Ler e escolher
Jornal O Popular, 03/10/2007
Ler e escolher
É fundamental estimular o hábito da leitura nas crianças e nos adolescentes. Mas quais são os critérios para selecionar as obras que chegam às mãos dos jovens?
Rogério Borges
Filas intermináveis e tardes inteiras de espera, pequenos tumultos formados por crianças e adolescentes por conta de livros. Não, isto não é uma cena de ficção. Sim, isto ocorreu no Brasil. Aconteceu durante a última Bienal do Livro do Rio de Janeiro, em que os mais jovens foram o alvo principal de grandes selos editoriais, que dedicaram às faixas etárias mais baixas muitos de seus lançamentos e generosos espaços em seus estandes.
Uma boa notícia para a leitura no País, sempre tão em baixa? À primeira vista sim, mas basta dar uma olhada um pouco mais atenta para ver que o que essa galerinha carrega nas mãos, em sua imensa maioria, são títulos que passam longe de obras consagradas por sua qualidade literária ou que tenham recebido elogios da crítica. O que esse pessoal comprou durante a feira foram títulos que tratam de temas como a luta para conseguir um namorado, ou o relacionamento com os pais, ou que ensinam a se vestir e a se maquiar, ou falam de como tomar a decisão de “ficar” ou “não ficar” numa festinha.
Com este cenário, cabe uma antiga e recorrente pergunta: é recomendável ler tudo o que cai na mão? “Claro que se o jovem foi até a feira com o pai e quis comprar um livro de que gostou, está valendo. Não é bom coibir a iniciativa. Mas se o pai for dar um livro de presente ao filho ou o professor for escolher títulos para uma biblioteca ou para trabalhar em sala de aula, aí sim é preciso que existam mais critérios”, opina a professora Maria Zaira Turchi, diretora da Faculdade de Letras da UFG e uma das organizadoras do livro Leitor Formado, Leitor em Formação (Ed. Unesp), que reúne pesquisas a respeito do processo de inserção da literatura na vida da criança.

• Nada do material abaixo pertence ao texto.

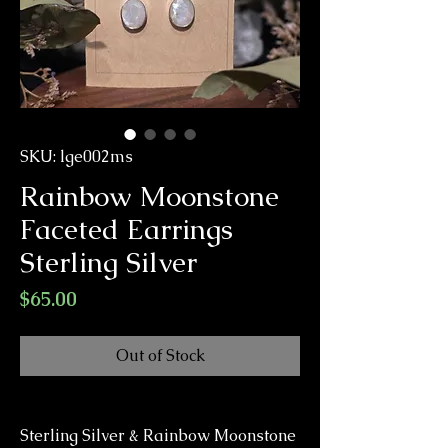
SKU: lge002ms
Rainbow Moonstone
Faceted Earrings
Sterling Silver
Price
$65.00
Out of Stock
Sterling Silver & Rainbow Moonstone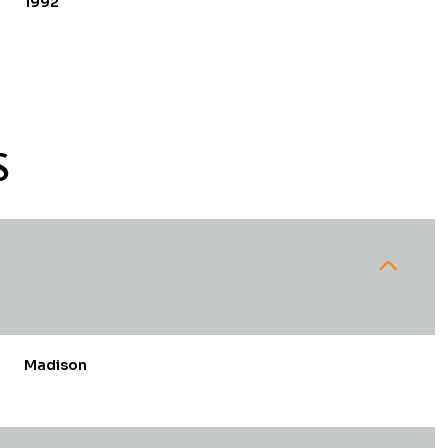
1992
S
Tuesday
Wednesday
Thursday
Madison
11
12
06
Aug
Aug
Aug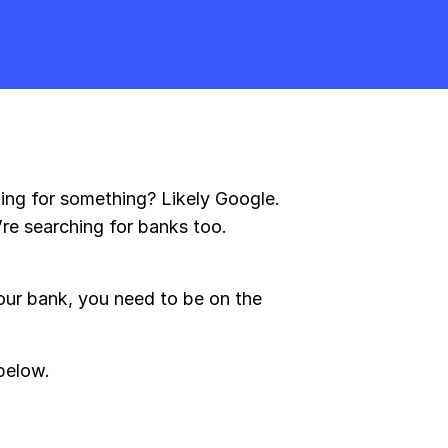
hing for something? Likely Google.
re searching for banks too.
our bank, you need to be on the
below.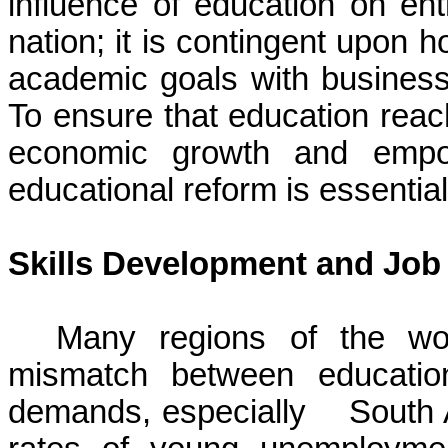
influence of education on ent
nation; it is contingent upon 
academic goals with business
To ensure that education reache
economic growth and empow
educational reform is essenti
Skills Development and Job
Many regions of the wor
mismatch between education
demands, especially South A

“A produção neste campo é muito grande e nós, que estamos sempre fazendo pesquisas na área, sabemos que há um grande interesse de mercado envolvido. As editoras investem em títulos que tratam de temas da moda e a vendagem é certa. Há até livros feitos sob encomenda para atender demandas do tipo”, afirma.
Fala Sério!
Um dos fenômenos da última bienal foi a escritora Thalita Rebouças. Autora de títulos como Fala Sério! e Tudo por um Namorado, ela cansou o braço de dar autógrafos a adolescentes que se aglomeraram, quase todos os dias da feira, em frente ao estande da Editora Rocco. A linguagem empregada nos livros de Thalita corresponde a muitas expressões usadas pela garotada no dia-a-dia, o que contribui para uma maior identificação com as obras.

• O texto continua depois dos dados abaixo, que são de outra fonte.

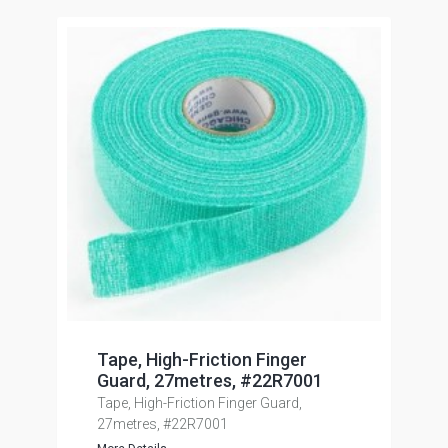
Tape, High-Friction Finger
Guard, 27metres, #22R7001
Tape, High-Friction Finger Guard,
27metres, #22R7001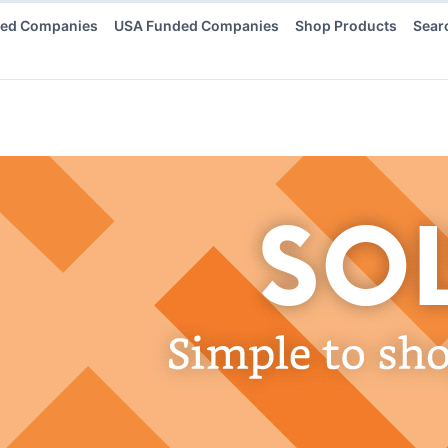
ded Companies
USA Funded Companies
Shop Products
Sear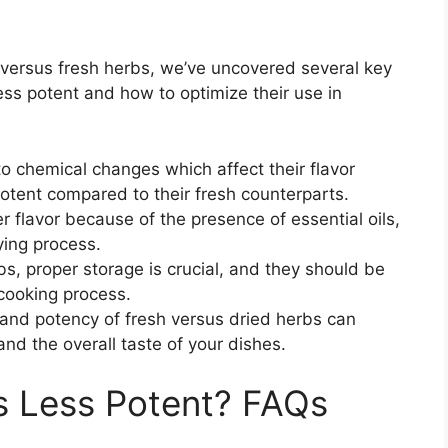
d versus fresh herbs, we’ve uncovered several key
ss potent and how to optimize their use in
o chemical changes which affect their flavor
potent compared to their fresh counterparts.
r flavor because of the presence of essential oils,
ying process.
bs, proper storage is crucial, and they should be
 cooking process.
and potency of fresh versus dried herbs can
and the overall taste of your dishes.
s Less Potent? FAQs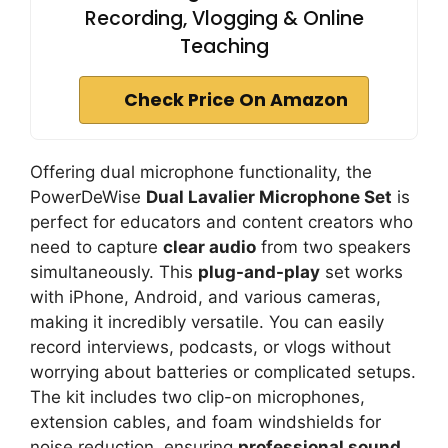
Recording, Vlogging & Online
Teaching
Check Price On Amazon
Offering dual microphone functionality, the
PowerDeWise
Dual Lavalier Microphone Set
is
perfect for educators and content creators who
need to capture
clear audio
from two speakers
simultaneously. This
plug-and-play
set works
with iPhone, Android, and various cameras,
making it incredibly versatile. You can easily
record interviews, podcasts, or vlogs without
worrying about batteries or complicated setups.
The kit includes two clip-on microphones,
extension cables, and foam windshields for
noise reduction, ensuring
professional sound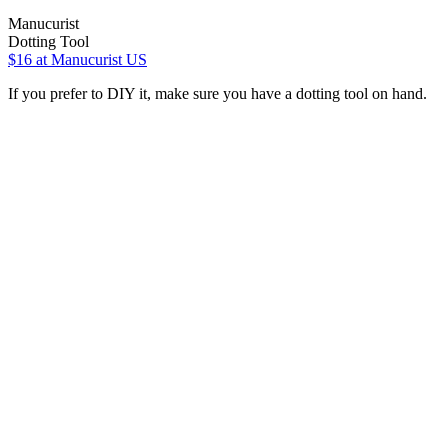
Manucurist
Dotting Tool
$16
at Manucurist US
If you prefer to DIY it, make sure you have a dotting tool on hand.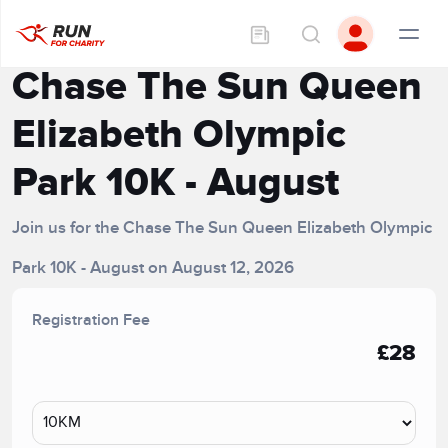
Chase The Sun Queen
Elizabeth Olympic
Park 10K - August
Join us for the Chase The Sun Queen Elizabeth Olympic
Park 10K - August on August 12, 2026
Registration Fee
£28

“A questão a ser colocada é que a obra literária não é apenas escrever um texto. As pessoas, muitas vezes, pegam fórmulas e começam a produzir a partir daí, criando estereótipos”, avalia Zaira. “O livro precisa ajudar a quem lê a entender o mundo, a ir além de onde o leitor está”, considera. “E a obra literária não pode dar ao leitor um aprendizado direto. Ela é plurissignificativa, permite trilhar diversos caminhos, apreender muitos sentidos. É assim que o leitor constrói o pensamento, encontra sua identidade, forma sua capacidade de argumentação e verbalização”, acrescenta .

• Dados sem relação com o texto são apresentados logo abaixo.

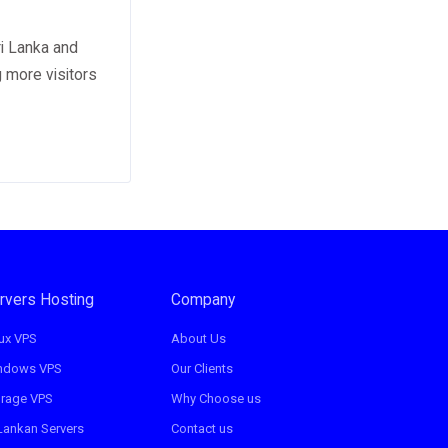
ri Lanka and
g more visitors
rvers Hosting
Company
ux VPS
About Us
ndows VPS
Our Clients
orage VPS
Why Choose us
Lankan Servers
Contact us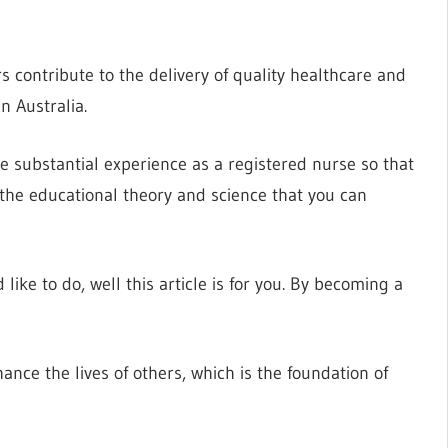
 contribute to the delivery of quality healthcare and
n Australia.
ve substantial experience as a registered nurse so that
to the educational theory and science that you can
ike to do, well this article is for you. By becoming a
nce the lives of others, which is the foundation of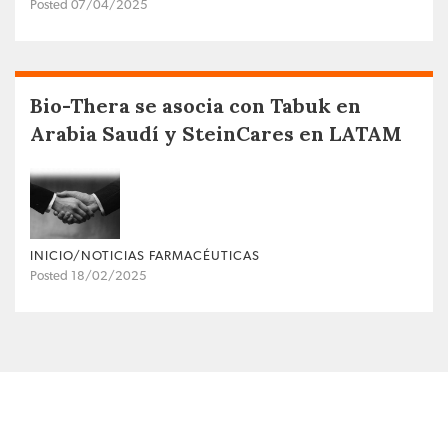
Posted 07/04/2025
Bio-Thera se asocia con Tabuk en
Arabia Saudí y SteinCares en LATAM
INICIO/NOTICIAS FARMACÉUTICAS
Posted 18/02/2025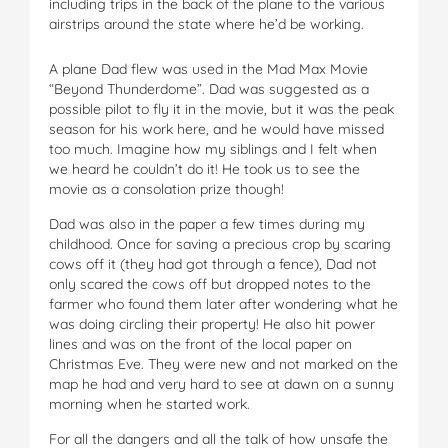
including trips in the back of the plane to the various
airstrips around the state where he’d be working.
A plane Dad flew was used in the Mad Max Movie
“Beyond Thunderdome”. Dad was suggested as a
possible pilot to fly it in the movie, but it was the peak
season for his work here, and he would have missed
too much. Imagine how my siblings and I felt when
we heard he couldn’t do it! He took us to see the
movie as a consolation prize though!
Dad was also in the paper a few times during my
childhood. Once for saving a precious crop by scaring
cows off it (they had got through a fence), Dad not
only scared the cows off but dropped notes to the
farmer who found them later after wondering what he
was doing circling their property! He also hit power
lines and was on the front of the local paper on
Christmas Eve. They were new and not marked on the
map he had and very hard to see at dawn on a sunny
morning when he started work.
For all the dangers and all the talk of how unsafe the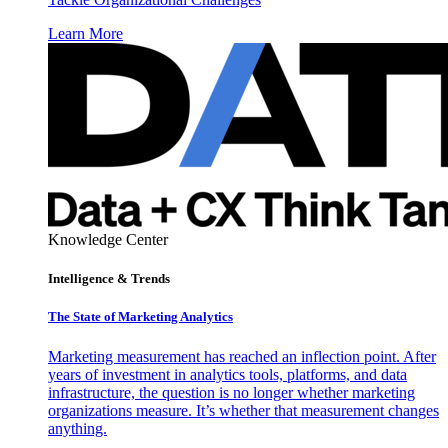
Learn More
Knowledge Center
Intelligence & Trends
The State of Marketing Analytics
Marketing measurement has reached an inflection point. After
years of investment in analytics tools, platforms, and data
infrastructure, the question is no longer whether marketing
organizations measure. It’s whether that measurement changes
anything.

O escritor Jacob Gomik, outro que foi bastante assediado por jovens leitores nos estandes da Bienal do Rio, acredita que o bom livro infanto-juvenil é aquele que tem o poder de empolgar quem lê. “A pessoa tem de sentir a necessidade de construir, de imaginar”, argumenta ele, que é autor de uma trilogia que tem como protagonista um menino chamado Bruno, lançada pela Rocco.
Ele alega que a atração por esse tipo de história é instintiva. “Depois que a criança é hipnotizada pelo livro, as portas se abrem, elas deixam de ficar intimidadas diante de uma livraria.” Jacob milita na ala dos que consideram que “toda literatura é boa”, mas não abre mão do conteúdo em suas obras. “O livro precisa ser educativo. É o melhor instrumento para passar noções de cidadania e isso é feito de uma maneira prazerosa e eficiente. Acho que os pais têm uma grande responsabilidade de apresentar a literatura aos filhos, levar o livro para dentro de casa. Vejo que o quadro, neste sentido, tem melhorado.”